LLM-Backed Interpretation
CaptureMemory uses a separate ingest-side interpreter configuration. Enable it when you want capture-time summaries, mentions, relation candidates, entity resolution, and proposed linked facts.
backend: postgres
postgres_dsn: "postgres://membrane:membrane@localhost:5432/membrane?sslmode=disable"
ingest_llm_enabled: true
ingest_llm_endpoint: "https://api.openai.com/v1/chat/completions"

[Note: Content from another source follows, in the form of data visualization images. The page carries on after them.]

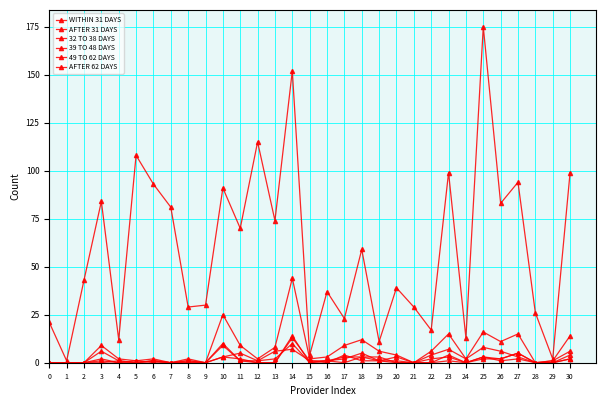

Is this an area chart (filled region under the line)?

No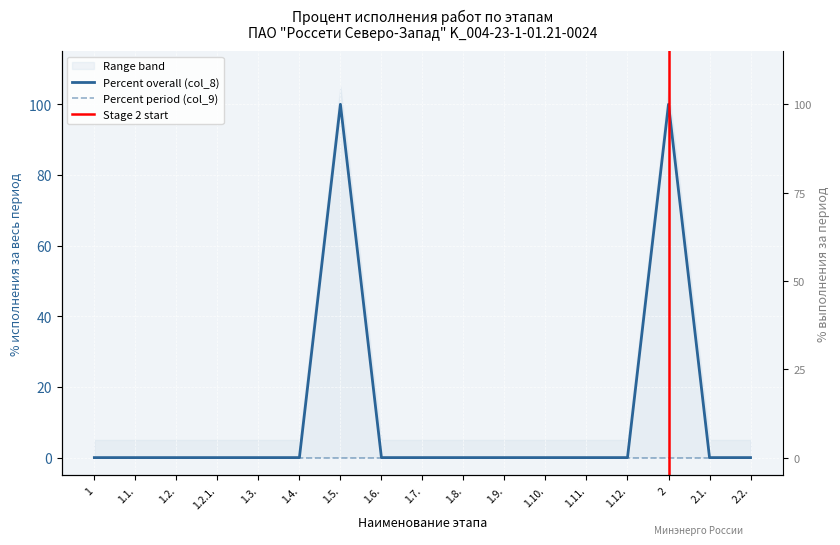

The value at 1.9. is 0. True or false?

True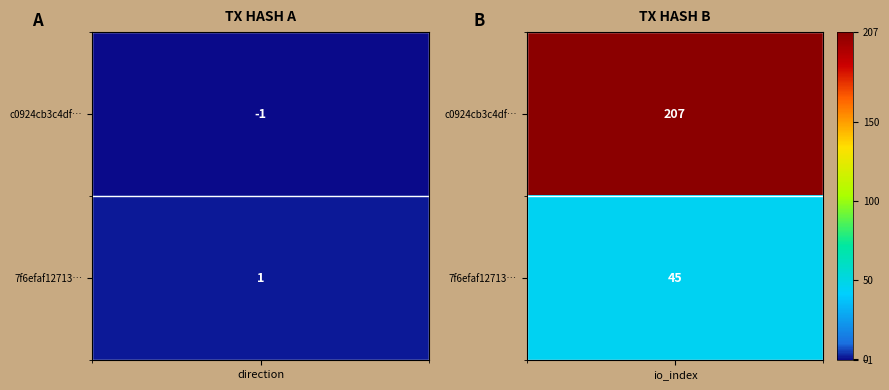

What is the difference between the maximum and minimum values in the 7f6efaf127132b1333dcefa24ef875f4afbabc9 series?

44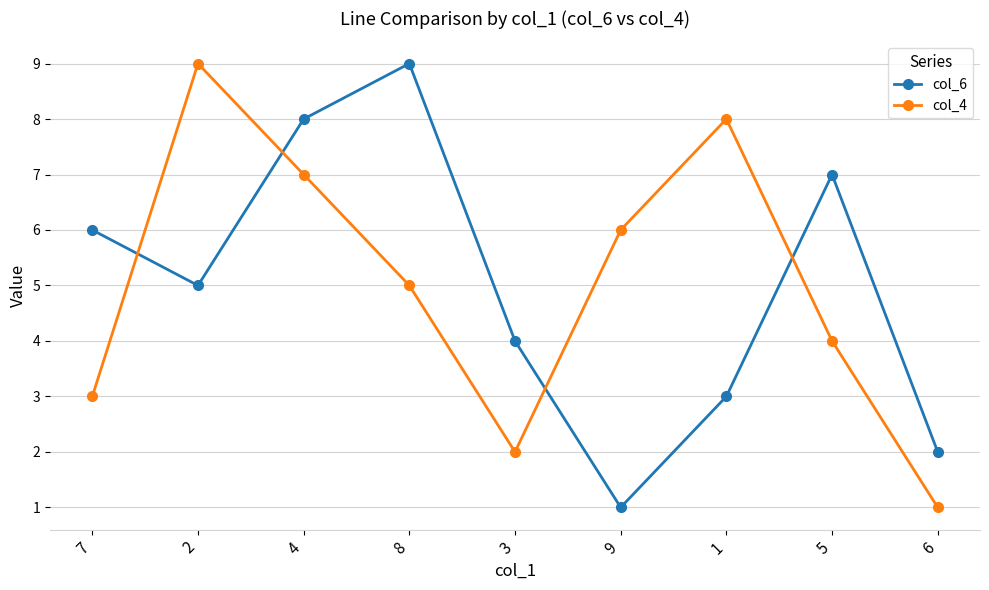

True or false: col_6 has more than 0 interior local peaks.

True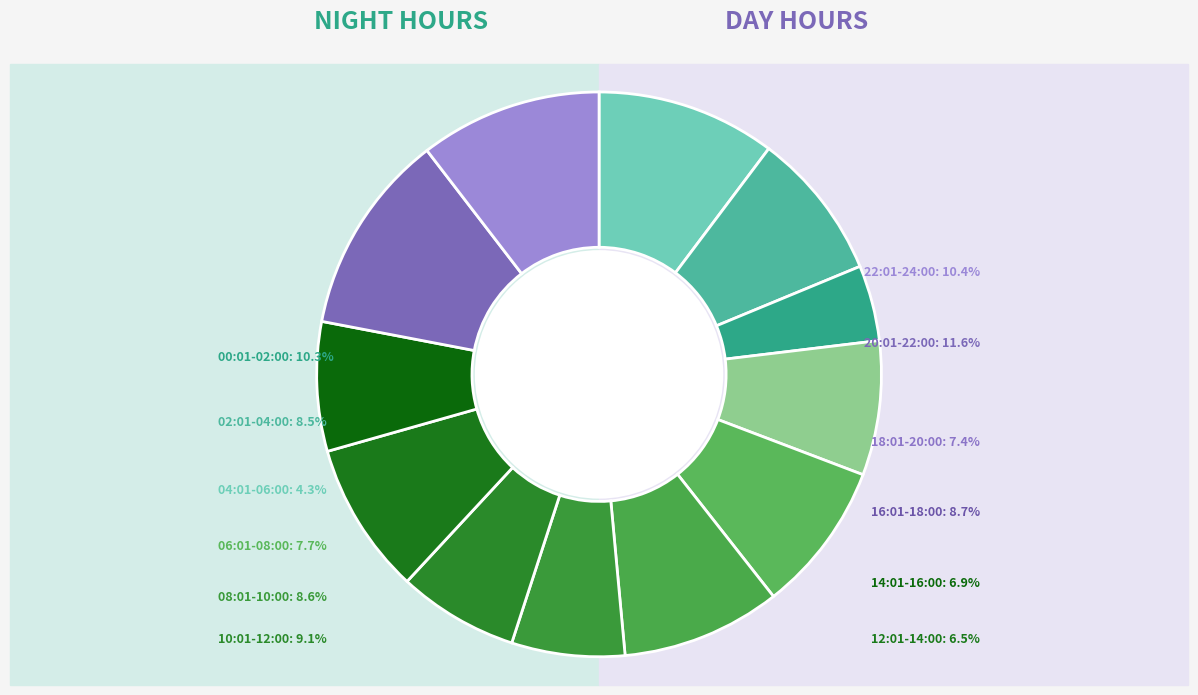

To the nearest percent, what is the combined percentage of 14:01-16:00 and 12:01-14:00?

13%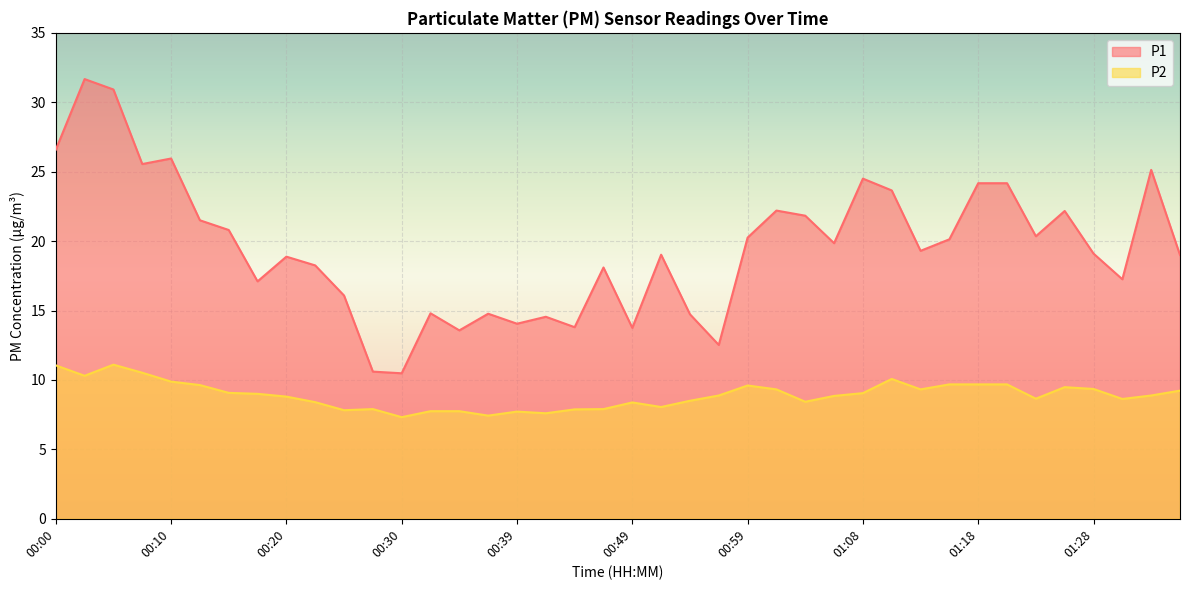

The P2 series shows 9.0 at 00:17. True or false?

True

ingest_llm_model: "gpt-5-mini"
# ingest_llm_api_key: "" # or set MEMBRANE_INGEST_LLM_API_KEY
The background consolidation scheduler uses llm_* settings separately. Configure those when you want asynchronous episodic-to-semantic extraction:
llm_endpoint: "https://api.openai.com/v1/chat/completions"
llm_model: "gpt-5-mini"
# llm_api_key: "" # or set MEMBRANE_LLM_API_KEY
The consolidation scheduler promotes eligible episodic traces into semantic facts, competence records, and plan graphs over time.
Embedding-Backed Retrieval
With Postgres + pgvector and an embedding endpoint configured, graph roots are ranked with hybrid vector and salience scoring.
backend: postgres
postgres_dsn: "postgres://membrane:membrane@localhost:5432/membrane?sslmode=disable"
embedding_endpoint: "https://api.openai.com/v1/embeddings"
embedding_model: "text-embedding-3-small"
embedding_dimensions: 1536
# embedding_api_key: "" # or set MEMBRANE_EMBEDDING_API_KEY
Specific task descriptors improve retrieval. Prefer "debug auth retry failures in project-auth" over "help".